Tokyo Institute of Technology scientists have designed a 3D DRAM stack topped by a processor that they say can provide four times more bandwidth and one fifth of the bit access energy than High Bandwidth Memory (HBM)

HBM sidesteps the CPU-restricted socket count limitation on DRAM capacity by connecting small DRAM stacks to the CPU via an interposer layer. An individual DRAM die is connected to ones above or below by microbumps (connectors) with connecting holes (through-silicon vias or TSVs) passing through a die to connect microbumps, in a Bumpless Build Cube 3D (BBCube3D) concept. 

Professor Takayuki Ohba, the research team lead, said: “The BBCube 3D has the potential to achieve a bandwidth of 1.6 terabytes per second, which is 30 times higher than DDR5 and four times higher than HBM2E.”

The researchers thinned each DRAM die and did away with the microbumps in their BBCube3D wafer-on-wafer (WOW) design. This can enable a memory block running at a higher speed and lower energy than either a DDR5 or an HBM2E (High Bandwith Memory gen 2 Extended) design as they run hotter and bumps add resistance/capacitance and delay. 

HBM microbumps take up space and a die has to be stiff enough to withstand the pressure when the stack layers are bonded together.

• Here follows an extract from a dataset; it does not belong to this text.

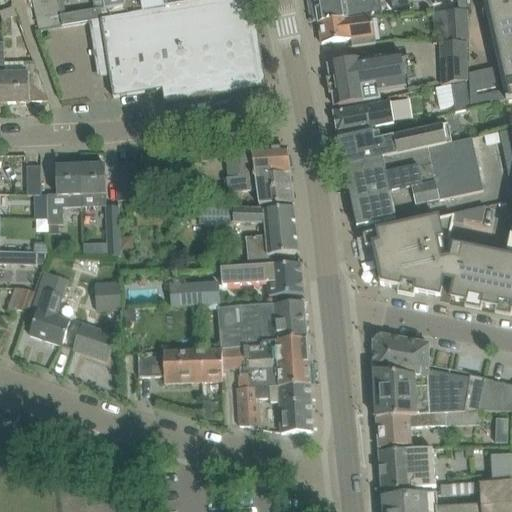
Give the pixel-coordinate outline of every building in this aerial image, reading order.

By eliminating them, each memory die can be made thinner and the TSVs shorter, which aids thermal cooling. There is no need for an interposer in the BBCube3D design as a processing unit, CPU or GPU, is bonded directly to a cache die which itself is bonded to the top of the DRAM stack.

BBCube 3D DRAM

The researchers say: “TSV interconnects with a short length provide the highest thermal dissipation from high-temperature devices such as CPUs and GPUs … high-density TSVs act as thermal pipes, and, hence, a low temperature, even in a 3D structure, can be expected.”

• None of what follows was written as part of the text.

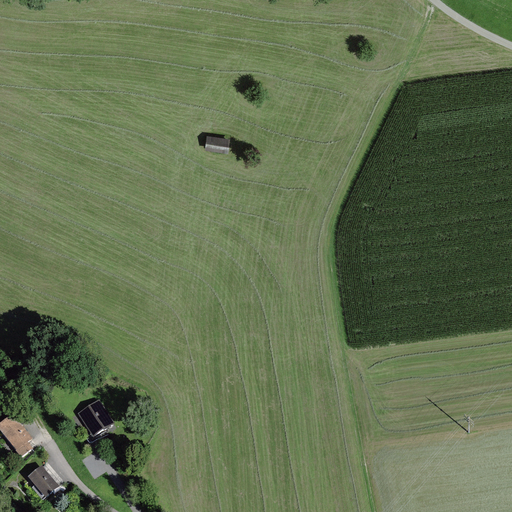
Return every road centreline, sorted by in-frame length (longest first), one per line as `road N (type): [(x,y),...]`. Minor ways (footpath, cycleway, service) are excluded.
road 1 (track): [(437,5),(328,251)]
road 2 (track): [(375,511),(328,251)]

The BBCube “allows high bandwidth with low power consumption because of the short length of TSVs and high-density signal parallelism.”

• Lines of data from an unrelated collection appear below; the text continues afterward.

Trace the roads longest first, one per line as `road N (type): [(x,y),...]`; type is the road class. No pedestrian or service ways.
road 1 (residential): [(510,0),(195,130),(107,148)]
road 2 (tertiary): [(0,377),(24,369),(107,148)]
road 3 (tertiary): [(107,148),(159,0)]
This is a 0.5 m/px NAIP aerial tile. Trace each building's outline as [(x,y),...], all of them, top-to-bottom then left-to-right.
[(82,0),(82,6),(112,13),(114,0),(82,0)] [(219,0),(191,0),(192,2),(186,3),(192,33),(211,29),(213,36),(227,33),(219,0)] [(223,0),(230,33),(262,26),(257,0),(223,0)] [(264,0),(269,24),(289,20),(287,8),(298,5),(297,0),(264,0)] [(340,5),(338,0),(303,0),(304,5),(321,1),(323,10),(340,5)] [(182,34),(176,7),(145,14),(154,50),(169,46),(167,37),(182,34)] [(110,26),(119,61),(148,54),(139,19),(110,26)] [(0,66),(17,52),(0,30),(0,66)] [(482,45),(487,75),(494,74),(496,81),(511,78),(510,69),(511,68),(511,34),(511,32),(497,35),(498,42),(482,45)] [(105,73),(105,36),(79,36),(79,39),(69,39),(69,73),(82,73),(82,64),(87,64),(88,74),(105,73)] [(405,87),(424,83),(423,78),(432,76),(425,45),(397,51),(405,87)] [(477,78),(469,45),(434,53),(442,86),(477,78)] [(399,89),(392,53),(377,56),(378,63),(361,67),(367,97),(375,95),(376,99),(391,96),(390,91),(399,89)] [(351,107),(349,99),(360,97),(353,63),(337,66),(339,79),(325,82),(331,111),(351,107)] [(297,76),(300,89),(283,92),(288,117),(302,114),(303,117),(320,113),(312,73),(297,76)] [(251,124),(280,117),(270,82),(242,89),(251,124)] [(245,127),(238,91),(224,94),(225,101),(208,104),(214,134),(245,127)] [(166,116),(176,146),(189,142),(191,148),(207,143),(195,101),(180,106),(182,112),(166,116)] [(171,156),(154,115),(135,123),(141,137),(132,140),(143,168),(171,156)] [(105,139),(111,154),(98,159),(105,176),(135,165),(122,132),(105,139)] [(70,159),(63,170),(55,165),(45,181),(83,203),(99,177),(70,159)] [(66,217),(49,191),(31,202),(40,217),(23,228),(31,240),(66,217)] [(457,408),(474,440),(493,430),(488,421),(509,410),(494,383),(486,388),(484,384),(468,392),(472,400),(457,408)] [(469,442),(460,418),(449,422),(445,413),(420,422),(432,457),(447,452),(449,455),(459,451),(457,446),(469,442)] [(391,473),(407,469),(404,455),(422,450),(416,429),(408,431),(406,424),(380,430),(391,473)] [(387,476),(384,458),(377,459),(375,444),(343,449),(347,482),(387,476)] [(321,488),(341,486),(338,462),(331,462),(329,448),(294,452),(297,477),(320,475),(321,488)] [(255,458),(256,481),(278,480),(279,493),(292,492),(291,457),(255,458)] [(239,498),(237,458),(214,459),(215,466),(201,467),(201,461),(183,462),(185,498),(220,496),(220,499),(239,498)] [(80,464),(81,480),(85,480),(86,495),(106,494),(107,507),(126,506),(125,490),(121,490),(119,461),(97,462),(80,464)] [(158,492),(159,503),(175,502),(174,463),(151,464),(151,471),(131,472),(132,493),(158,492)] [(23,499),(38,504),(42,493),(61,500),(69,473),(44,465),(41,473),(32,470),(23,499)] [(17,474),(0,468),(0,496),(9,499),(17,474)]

Crosstalk in the layered DRAM was reduced by ensuring adjacent IO lines were out of phase with each other by adjusting their timings. This is called four-phase shielded inputs/outputs and means an IO line is never changing its value at the same time as its immediately neighboring lines.

Its speed and energy use were compared to those of DDR5 and HBM2E memory technologies. The chart shows a 32x bandwidth increase over DDR5 memory and a 4x speedup over HBM2E. At the same time the BBCube 3D design achieved a lower access energy rating than both DDR5 and HBM2E as well.

DRAM speeds

Ohba said: “Due to the BBCube’s low thermal resistance and low impedance, the thermal management and power supply issues typical of 3D integration can be relieved. As a result, the proposed technology could reach a remarkable bandwidth with a bit access energy that is 1/20th and 1/5th of DDR5 and HBM2E, respectively.”

This BBCube 3D is a university-level research project. A whole lot of detailed background information about the project can be found in an MDPI Electronics paper, “Review of Bumpless Build Cube (BBCube) Using Wafer-on-Wafer (WOW) and Chip-on-Wafer (COW) for Tera-Scale Three-Dimensional Integration (3DI). It says: “BBCube allowed stacking of 4-times more dies than HBM. This allowed the memory capacity to reach 64GB using 16Gb DRAM dies.”

It also said “terabit-capacity 3D memory can be realized by stacking 40 layers” of DRAM.

The BBCube 3D concept is described in a paper entitled “Bumpless Build Cube (BBCube) 3D: Heterogeneous 3D Integration Using WoW and CoW to Provide TB/s Bandwidth with Lowest Bit Access Energy” presented at a June 2023 IEEE 2023 Symposium on VLSI Technology and Circuits.